◆ **What is needed**
An exact reproduction of all the data is needed, with no images in it.

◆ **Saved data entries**
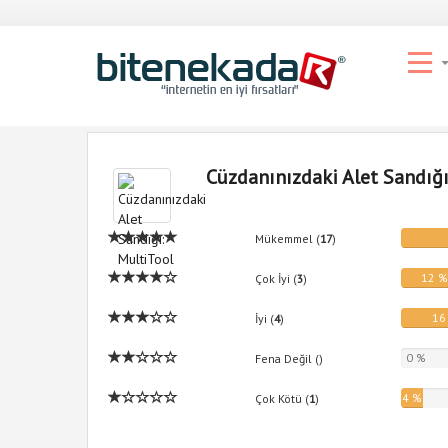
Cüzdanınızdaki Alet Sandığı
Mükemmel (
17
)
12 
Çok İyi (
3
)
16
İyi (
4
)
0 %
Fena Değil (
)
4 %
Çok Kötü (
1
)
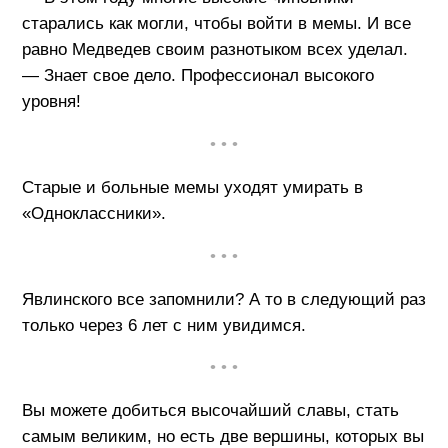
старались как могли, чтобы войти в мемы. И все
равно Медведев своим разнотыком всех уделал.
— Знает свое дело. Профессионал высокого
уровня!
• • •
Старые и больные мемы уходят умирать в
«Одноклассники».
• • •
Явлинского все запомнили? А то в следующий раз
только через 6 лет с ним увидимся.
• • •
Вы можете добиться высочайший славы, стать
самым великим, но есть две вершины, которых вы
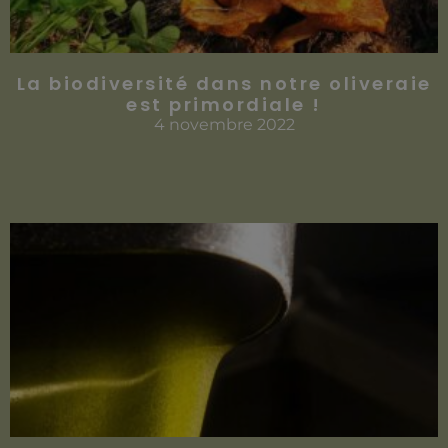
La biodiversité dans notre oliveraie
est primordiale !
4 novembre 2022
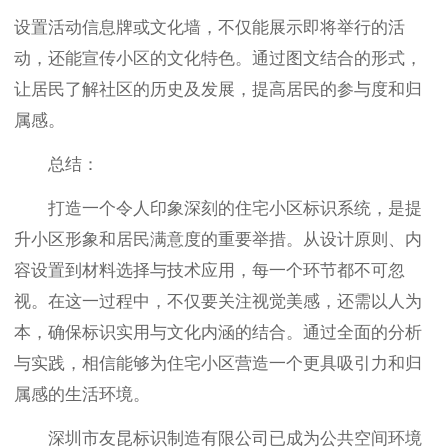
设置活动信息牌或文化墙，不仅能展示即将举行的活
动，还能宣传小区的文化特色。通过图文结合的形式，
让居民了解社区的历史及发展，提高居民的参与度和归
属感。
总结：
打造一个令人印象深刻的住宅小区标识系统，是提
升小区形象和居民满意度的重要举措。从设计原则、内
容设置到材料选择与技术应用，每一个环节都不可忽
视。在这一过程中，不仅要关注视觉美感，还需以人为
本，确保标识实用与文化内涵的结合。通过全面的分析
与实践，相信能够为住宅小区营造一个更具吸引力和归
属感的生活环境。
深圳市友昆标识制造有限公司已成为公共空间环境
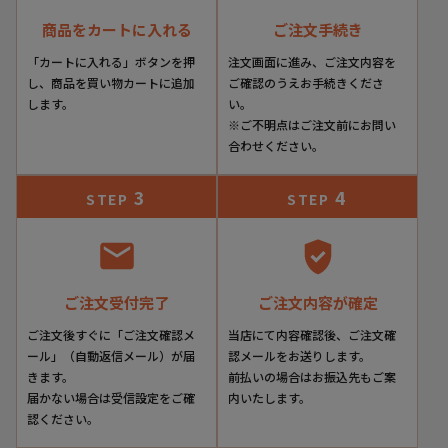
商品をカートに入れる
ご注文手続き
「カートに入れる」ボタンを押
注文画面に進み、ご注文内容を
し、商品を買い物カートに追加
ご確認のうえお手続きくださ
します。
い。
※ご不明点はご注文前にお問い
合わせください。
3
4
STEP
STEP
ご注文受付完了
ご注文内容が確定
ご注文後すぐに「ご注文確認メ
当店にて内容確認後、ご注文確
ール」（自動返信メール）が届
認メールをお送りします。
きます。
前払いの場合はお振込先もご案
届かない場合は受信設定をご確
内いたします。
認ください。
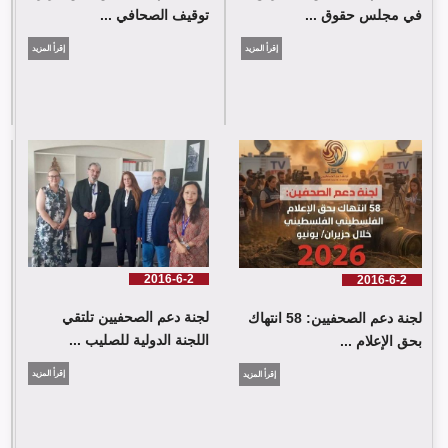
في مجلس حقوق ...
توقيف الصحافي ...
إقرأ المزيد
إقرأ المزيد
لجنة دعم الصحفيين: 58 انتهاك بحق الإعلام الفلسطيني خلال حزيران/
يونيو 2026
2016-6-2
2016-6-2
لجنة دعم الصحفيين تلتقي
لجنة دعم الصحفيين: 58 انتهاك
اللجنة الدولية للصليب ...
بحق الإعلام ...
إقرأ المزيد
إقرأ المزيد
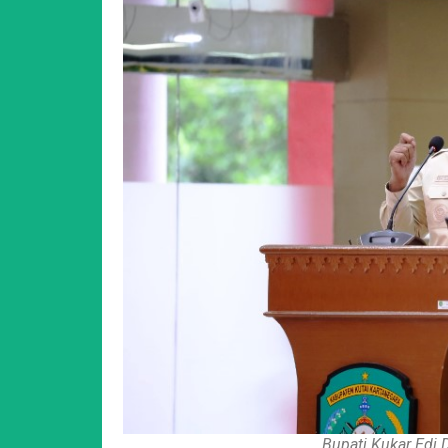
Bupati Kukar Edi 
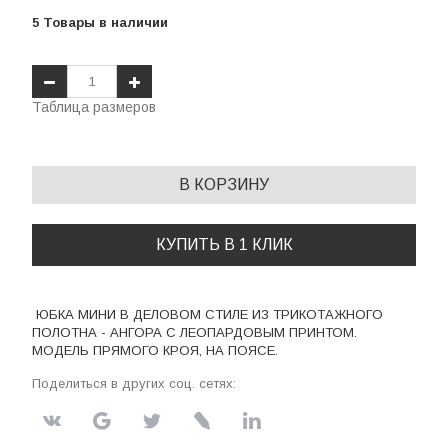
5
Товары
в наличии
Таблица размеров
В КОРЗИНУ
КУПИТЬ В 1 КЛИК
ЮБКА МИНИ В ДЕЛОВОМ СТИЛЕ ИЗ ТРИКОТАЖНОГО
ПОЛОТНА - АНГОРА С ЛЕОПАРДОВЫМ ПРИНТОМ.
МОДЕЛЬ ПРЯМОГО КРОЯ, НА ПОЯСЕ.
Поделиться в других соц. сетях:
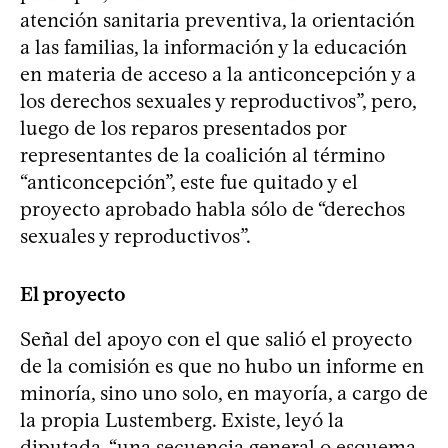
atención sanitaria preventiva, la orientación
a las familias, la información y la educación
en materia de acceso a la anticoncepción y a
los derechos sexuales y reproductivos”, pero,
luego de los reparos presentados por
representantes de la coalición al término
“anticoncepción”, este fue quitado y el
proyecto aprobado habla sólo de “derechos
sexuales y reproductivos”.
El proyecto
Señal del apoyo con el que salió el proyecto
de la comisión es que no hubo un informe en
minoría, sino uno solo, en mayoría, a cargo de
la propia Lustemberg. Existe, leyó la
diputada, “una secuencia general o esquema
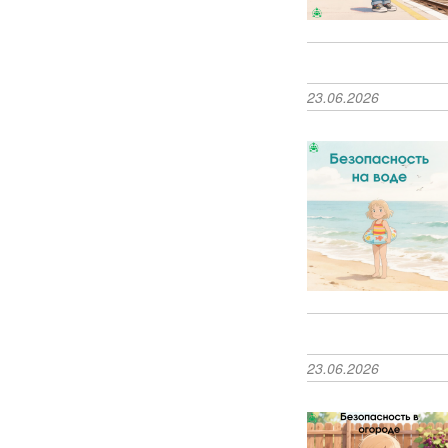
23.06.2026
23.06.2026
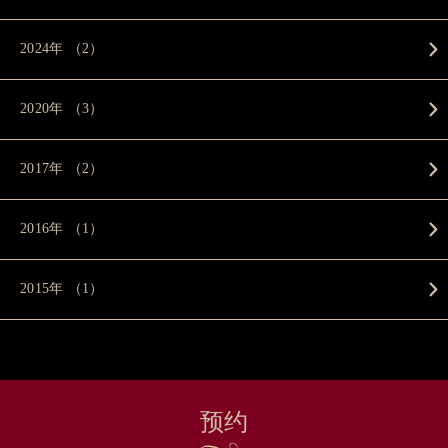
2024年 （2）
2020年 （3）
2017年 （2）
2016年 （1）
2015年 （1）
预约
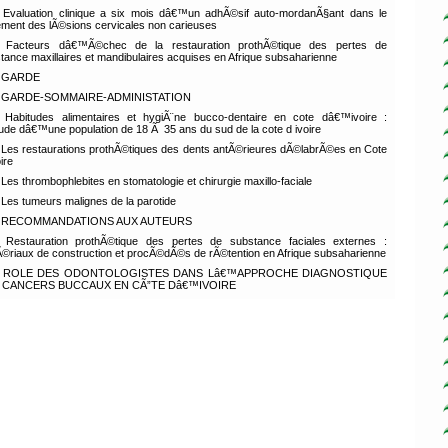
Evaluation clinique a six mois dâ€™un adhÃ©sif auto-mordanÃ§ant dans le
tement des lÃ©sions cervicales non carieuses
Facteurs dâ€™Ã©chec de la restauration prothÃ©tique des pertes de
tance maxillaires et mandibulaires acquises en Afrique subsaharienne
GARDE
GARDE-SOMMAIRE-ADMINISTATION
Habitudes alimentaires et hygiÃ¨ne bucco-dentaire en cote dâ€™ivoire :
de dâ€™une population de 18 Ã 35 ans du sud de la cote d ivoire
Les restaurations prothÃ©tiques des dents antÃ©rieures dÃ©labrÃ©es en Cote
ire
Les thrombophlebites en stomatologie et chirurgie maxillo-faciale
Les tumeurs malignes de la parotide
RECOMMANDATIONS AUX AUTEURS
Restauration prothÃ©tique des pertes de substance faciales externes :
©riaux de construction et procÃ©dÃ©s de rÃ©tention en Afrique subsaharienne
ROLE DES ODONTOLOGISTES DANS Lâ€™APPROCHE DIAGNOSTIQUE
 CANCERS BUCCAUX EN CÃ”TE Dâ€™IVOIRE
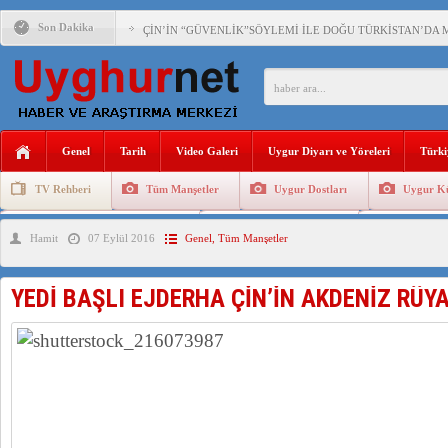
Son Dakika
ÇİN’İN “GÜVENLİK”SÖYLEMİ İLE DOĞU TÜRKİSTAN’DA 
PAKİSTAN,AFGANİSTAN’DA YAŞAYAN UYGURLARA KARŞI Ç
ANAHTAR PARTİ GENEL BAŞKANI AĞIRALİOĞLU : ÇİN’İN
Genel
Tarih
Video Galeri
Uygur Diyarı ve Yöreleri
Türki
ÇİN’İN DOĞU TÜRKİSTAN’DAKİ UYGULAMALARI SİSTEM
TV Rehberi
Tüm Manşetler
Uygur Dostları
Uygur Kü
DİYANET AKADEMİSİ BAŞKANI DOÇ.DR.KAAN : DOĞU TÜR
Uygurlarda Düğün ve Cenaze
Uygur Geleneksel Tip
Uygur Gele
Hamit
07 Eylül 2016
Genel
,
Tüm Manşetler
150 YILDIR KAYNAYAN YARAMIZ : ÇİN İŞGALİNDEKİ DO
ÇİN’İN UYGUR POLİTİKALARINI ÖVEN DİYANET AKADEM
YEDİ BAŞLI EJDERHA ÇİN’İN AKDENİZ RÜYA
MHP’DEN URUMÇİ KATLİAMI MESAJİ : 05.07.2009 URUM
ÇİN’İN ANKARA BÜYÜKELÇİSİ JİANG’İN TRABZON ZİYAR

◆ **Task output**
Cüzdanınızdaki Alet Sandığı
Mükemmel (
17
)
12 
Çok İyi (
3
)
16
İyi (
4
)
0 %
Fena Değil (
)
4 %
Çok Kötü (
1
)
старались как могли, чтобы войти в мемы. И все
равно Медведев своим разнотыком всех уделал.
— Знает свое дело. Профессионал высокого
уровня!
• • •
Старые и больные мемы уходят умирать в
«Одноклассники».
• • •
Явлинского все запомнили? А то в следующий раз
только через 6 лет с ним увидимся.
• • •
Вы можете добиться высочайший славы, стать
самым великим, но есть две вершины, которых вы
La biodiversité dans notre oliveraie
est primordiale !
4 novembre 2022
设置活动信息牌或文化墙，不仅能展示即将举行的活
动，还能宣传小区的文化特色。通过图文结合的形式，
让居民了解社区的历史及发展，提高居民的参与度和归
属感。
总结：
打造一个令人印象深刻的住宅小区标识系统，是提
升小区形象和居民满意度的重要举措。从设计原则、内
容设置到材料选择与技术应用，每一个环节都不可忽
视。在这一过程中，不仅要关注视觉美感，还需以人为
本，确保标识实用与文化内涵的结合。通过全面的分析
与实践，相信能够为住宅小区营造一个更具吸引力和归
属感的生活环境。
深圳市友昆标识制造有限公司已成为公共空间环境
商品をカートに入れる
ご注文手続き
「カートに入れる」ボタンを押
注文画面に進み、ご注文内容を
し、商品を買い物カートに追加
ご確認のうえお手続きくださ
します。
い。
※ご不明点はご注文前にお問い
合わせください。
3
4
STEP
STEP
ご注文受付完了
ご注文内容が確定
ご注文後すぐに「ご注文確認メ
当店にて内容確認後、ご注文確
ール」（自動返信メール）が届
認メールをお送りします。
きます。
前払いの場合はお振込先もご案
届かない場合は受信設定をご確
内いたします。
認ください。
في مجلس حقوق ...
توقيف الصحافي ...
إقرأ المزيد
إقرأ المزيد
لجنة دعم الصحفيين: 58 انتهاك بحق الإعلام الفلسطيني خلال حزيران/
يونيو 2026
2016-6-2
2016-6-2
لجنة دعم الصحفيين تلتقي
لجنة دعم الصحفيين: 58 انتهاك
اللجنة الدولية للصليب ...
بحق الإعلام ...
إقرأ المزيد
إقرأ المزيد
Bupati Kukar Edi 
5
Товары
в наличии
Таблица размеров
В КОРЗИНУ
КУПИТЬ В 1 КЛИК
ЮБКА МИНИ В ДЕЛОВОМ СТИЛЕ ИЗ ТРИКОТАЖНОГО
ПОЛОТНА - АНГОРА С ЛЕОПАРДОВЫМ ПРИНТОМ.
МОДЕЛЬ ПРЯМОГО КРОЯ, НА ПОЯСЕ.
Поделиться в других соц. сетях:
atención sanitaria preventiva, la orientación
a las familias, la información y la educación
en materia de acceso a la anticoncepción y a
los derechos sexuales y reproductivos”, pero,
luego de los reparos presentados por
representantes de la coalición al término
“anticoncepción”, este fue quitado y el
proyecto aprobado habla sólo de “derechos
sexuales y reproductivos”.
El proyecto
Señal del apoyo con el que salió el proyecto
de la comisión es que no hubo un informe en
minoría, sino uno solo, en mayoría, a cargo de
la propia Lustemberg. Existe, leyó la
diputada, “una secuencia general o esquema
23.06.2026
23.06.2026
2024年 （2）
2020年 （3）
2017年 （2）
2016年 （1）
2015年 （1）
预约
Evaluation clinique a six mois dâ€™un adhÃ©sif auto-mordanÃ§ant dans le
tement des lÃ©sions cervicales non carieuses
Facteurs dâ€™Ã©chec de la restauration prothÃ©tique des pertes de
tance maxillaires et mandibulaires acquises en Afrique subsaharienne
GARDE
GARDE-SOMMAIRE-ADMINISTATION
Habitudes alimentaires et hygiÃ¨ne bucco-dentaire en cote dâ€™ivoire :
de dâ€™une population de 18 Ã 35 ans du sud de la cote d ivoire
Les restaurations prothÃ©tiques des dents antÃ©rieures dÃ©labrÃ©es en Cote
ire
Les thrombophlebites en stomatologie et chirurgie maxillo-faciale
Les tumeurs malignes de la parotide
RECOMMANDATIONS AUX AUTEURS
Restauration prothÃ©tique des pertes de substance faciales externes :
©riaux de construction et procÃ©dÃ©s de rÃ©tention en Afrique subsaharienne
ROLE DES ODONTOLOGISTES DANS Lâ€™APPROCHE DIAGNOSTIQUE
 CANCERS BUCCAUX EN CÃ”TE Dâ€™IVOIRE
Son Dakika
ÇİN’İN “GÜVENLİK”SÖYLEMİ İLE DOĞU TÜRKİSTAN’DA 
PAKİSTAN,AFGANİSTAN’DA YAŞAYAN UYGURLARA KARŞI Ç
ANAHTAR PARTİ GENEL BAŞKANI AĞIRALİOĞLU : ÇİN’İN
Genel
Tarih
Video Galeri
Uygur Diyarı ve Yöreleri
Türki
ÇİN’İN DOĞU TÜRKİSTAN’DAKİ UYGULAMALARI SİSTEM
TV Rehberi
Tüm Manşetler
Uygur Dostları
Uygur Kü
DİYANET AKADEMİSİ BAŞKANI DOÇ.DR.KAAN : DOĞU TÜR
Uygurlarda Düğün ve Cenaze
Uygur Geleneksel Tip
Uygur Gele
Hamit
07 Eylül 2016
Genel
,
Tüm Manşetler
150 YILDIR KAYNAYAN YARAMIZ : ÇİN İŞGALİNDEKİ DO
ÇİN’İN UYGUR POLİTİKALARINI ÖVEN DİYANET AKADEM
YEDİ BAŞLI EJDERHA ÇİN’İN AKDENİZ RÜYA
MHP’DEN URUMÇİ KATLİAMI MESAJİ : 05.07.2009 URUM
ÇİN’İN ANKARA BÜYÜKELÇİSİ JİANG’İN TRABZON ZİYAR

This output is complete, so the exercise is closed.